-- Opening Marker --
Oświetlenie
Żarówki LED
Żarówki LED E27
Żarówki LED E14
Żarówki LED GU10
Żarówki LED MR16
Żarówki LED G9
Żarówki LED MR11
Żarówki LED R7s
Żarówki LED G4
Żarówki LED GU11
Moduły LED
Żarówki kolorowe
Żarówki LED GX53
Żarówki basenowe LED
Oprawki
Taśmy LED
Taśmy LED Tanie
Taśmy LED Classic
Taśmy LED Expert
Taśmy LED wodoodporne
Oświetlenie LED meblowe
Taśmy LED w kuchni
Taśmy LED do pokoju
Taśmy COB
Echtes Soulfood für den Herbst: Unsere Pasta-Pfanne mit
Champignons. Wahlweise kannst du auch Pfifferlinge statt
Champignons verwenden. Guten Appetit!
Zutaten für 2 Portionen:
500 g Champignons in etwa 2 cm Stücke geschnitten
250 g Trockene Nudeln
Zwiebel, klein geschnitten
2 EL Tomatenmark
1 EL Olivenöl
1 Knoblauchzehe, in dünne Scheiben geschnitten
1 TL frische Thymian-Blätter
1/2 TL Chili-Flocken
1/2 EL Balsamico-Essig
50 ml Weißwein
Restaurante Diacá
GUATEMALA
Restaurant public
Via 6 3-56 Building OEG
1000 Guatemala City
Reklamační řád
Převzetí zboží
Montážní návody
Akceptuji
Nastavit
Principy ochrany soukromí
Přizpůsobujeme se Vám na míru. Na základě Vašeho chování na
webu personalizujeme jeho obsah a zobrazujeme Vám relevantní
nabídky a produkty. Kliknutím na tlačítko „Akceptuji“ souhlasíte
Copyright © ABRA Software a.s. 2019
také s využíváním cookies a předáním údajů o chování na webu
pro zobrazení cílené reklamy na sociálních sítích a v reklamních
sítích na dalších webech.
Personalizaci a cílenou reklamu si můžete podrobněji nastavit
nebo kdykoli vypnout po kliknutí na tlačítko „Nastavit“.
-- Closing Marker --
-- Opening Marker --
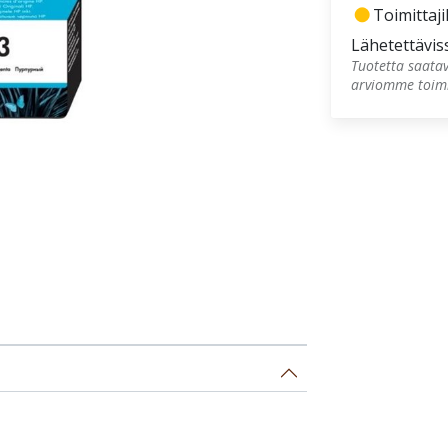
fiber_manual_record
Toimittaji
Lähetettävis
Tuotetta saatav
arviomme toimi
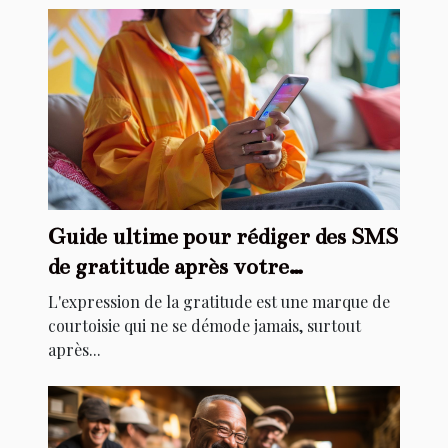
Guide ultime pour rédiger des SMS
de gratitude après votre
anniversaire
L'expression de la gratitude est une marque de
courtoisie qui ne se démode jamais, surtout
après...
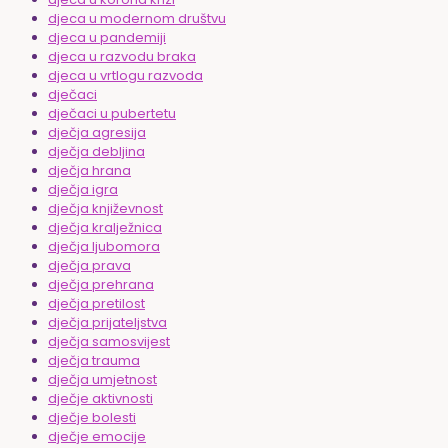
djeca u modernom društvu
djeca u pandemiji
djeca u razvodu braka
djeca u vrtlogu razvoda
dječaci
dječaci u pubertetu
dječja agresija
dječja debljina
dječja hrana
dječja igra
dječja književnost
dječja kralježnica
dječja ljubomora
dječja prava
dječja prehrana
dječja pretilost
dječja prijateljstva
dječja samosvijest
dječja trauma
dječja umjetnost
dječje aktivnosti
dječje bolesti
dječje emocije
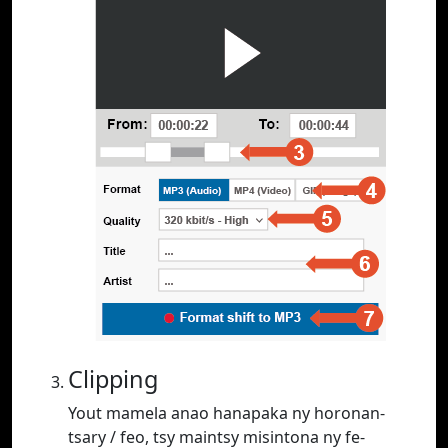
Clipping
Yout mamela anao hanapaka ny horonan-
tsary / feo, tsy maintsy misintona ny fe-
-- Closing Marker --
Copy out, word for word, the lines of the material from the line holding "djeca u modernom društvu" through the line holding "tsary / feo, tsy", both included. Leave out the pictures.

▶ [Response]
djeca u modernom društvu
djeca u pandemiji
djeca u razvodu braka
djeca u vrtlogu razvoda
dječaci
dječaci u pubertetu
dječja agresija
dječja debljina
dječja hrana
dječja igra
dječja književnost
dječja kralježnica
dječja ljubomora
dječja prava
dječja prehrana
dječja pretilost
dječja prijateljstva
dječja samosvijest
dječja trauma
dječja umjetnost
dječje aktivnosti
dječje bolesti
dječje emocije
Clipping
Yout mamela anao hanapaka ny horonan-
tsary / feo, tsy maintsy misintona ny fe-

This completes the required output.